I failed the mission once before with a poorly-tossed grenade that vaporized my character. Having learned where the troops would run for cover, I caught a clue – or so I thought – and planted some grenade trip-wires in those locations. But I was both delighted and surprised to see that the AI didn’t follow its previous course of actions and most of the troops used a closer piece of rubble for cover. A few gerries failed to wise up though, and sought cover next to my tripwire-activated grenade. Seeing my ambush to fruition was  awesome and very satisfying.

While all of this is well and good, Sniper Elite V2’s claim to fame is its new X-Ray Kill Cam. This feature shows the damage a round from your rifle does to an opponent with gruesome detail. The camera doesn’t activate during every kill, only those that require significant skill to pull off. This is made vastly more difficult by Sniper Elite’s inclusion of bullet-drop and windage.

Much like in real life, bullets don’t travel at the speed of light (yet) and are affected by wind. What this means to the player is that, based on his wind meter and the range to target, you have to utilize the mil dots on his scope to compensate for the ballistic trajectory of the round. That makes you really “earn” each kill unlike more mainstream games like Call of Duty which utilize instant hit-scan projectile tracking.

You may be thinking to yourself,”This is all very fascinating, but what does it have to do with guns?” Simply put, everything. The game is centered on the rifle and its user, the sniper. The game features dozens of real World War II weapons from all sides of the conflict, and the ballistics of which are more accurately modeled in this title than most. The realistic graphics combined with the accurate weapons and physics create a striking verisimilitude of the second world war.

As the campaign progresses, the environments become more and more desolate as the once mighty third reich is ground to a pulp by the vast soviet war machine. You’ll see historically accurate uniforms for both the German and Soviet forces. Unfortunately, some of the weapons are incorrect.

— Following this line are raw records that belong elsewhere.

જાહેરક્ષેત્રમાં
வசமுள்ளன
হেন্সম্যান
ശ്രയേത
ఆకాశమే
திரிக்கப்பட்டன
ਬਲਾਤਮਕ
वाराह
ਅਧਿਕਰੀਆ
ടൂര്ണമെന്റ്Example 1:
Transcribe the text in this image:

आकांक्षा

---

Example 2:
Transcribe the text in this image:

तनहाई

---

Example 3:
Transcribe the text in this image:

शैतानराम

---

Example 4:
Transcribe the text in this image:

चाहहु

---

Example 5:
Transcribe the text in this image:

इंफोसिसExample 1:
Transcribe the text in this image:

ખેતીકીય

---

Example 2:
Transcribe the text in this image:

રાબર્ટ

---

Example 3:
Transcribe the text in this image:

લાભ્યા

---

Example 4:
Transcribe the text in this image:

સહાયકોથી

For example, every German infantryman is equipped with either a G43 or an MP40. Towards the end the war the German forces consisted primarily of the young and invalid and were known as the Volkssturm. They were equipped with a myriad of oddities, from captured Carcanos to the Volkssturmgewehr, with the only pieces of equipment common amongst them being hastily manufactured PanzerFausts and Stielhandgranate. While the Soviet forces seemed more accurately equipped with PPSH 41 and 1891 Mosin-Nagants, every one of their officers carried the Parabellum 08, AKA the Luger.

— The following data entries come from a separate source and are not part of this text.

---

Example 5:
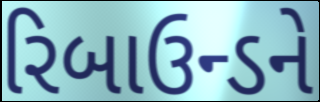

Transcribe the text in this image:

રિબાઉન્ડને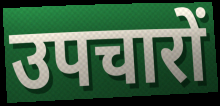
उपचारों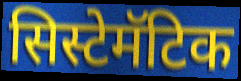
सिस्टेमॅटिक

Historical discrepancies aside, the game offers players a fairly realistic WWII sniping experience with the addition the fleshy, flashy X-ray kills. This makes for a very entertaining package and after all, isn’t that what video games are all about?

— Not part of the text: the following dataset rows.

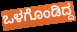
ಒಳಗೊಂಡಿದ್ದ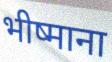
भीष्माना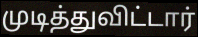
முடித்துவிட்டார்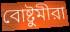
বোষ্টুমীরাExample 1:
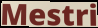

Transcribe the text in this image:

Mestri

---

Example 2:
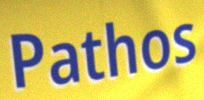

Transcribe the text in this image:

Pathos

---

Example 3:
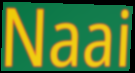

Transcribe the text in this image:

Naai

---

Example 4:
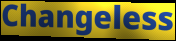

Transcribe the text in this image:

Changeless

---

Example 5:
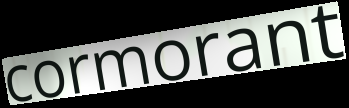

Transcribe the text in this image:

cormorant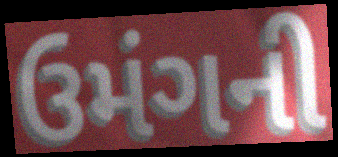
ઉમંગનીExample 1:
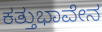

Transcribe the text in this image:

ಕತ್ತುಭಾವೇನ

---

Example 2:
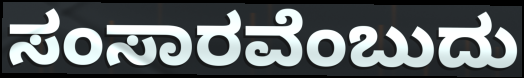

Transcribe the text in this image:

ಸಂಸಾರವೆಂಬುದು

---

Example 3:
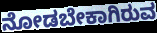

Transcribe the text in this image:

ನೋಡಬೇಕಾಗಿರುವ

RATING (out of five stars):

Sound * * * * *
From the distant clatter of smalls arms to incoming artillery rounds, the game sounds will make you feel as if you are in the middle of Berlin during its climactic downfall.

Graphics  * * * *
The graphics are what you’d expect from a Next-Gen title – realistic and the animations are fluid and precise.

Gameplay  * * * ½
Sniper Elite V2 is a lot of fun; if sniping is your thing, look no further. However the other small arms feel worthless even at medium range. I also wish the missions were a little less linear.

Value  * * * *
The single player campaign offers approx 10 hours on the hardest setting with multiplayer and co-op offering endless variety.

Overall  * * * * ½
A solid purchase you won’t likely regret so long as the online community stays intact.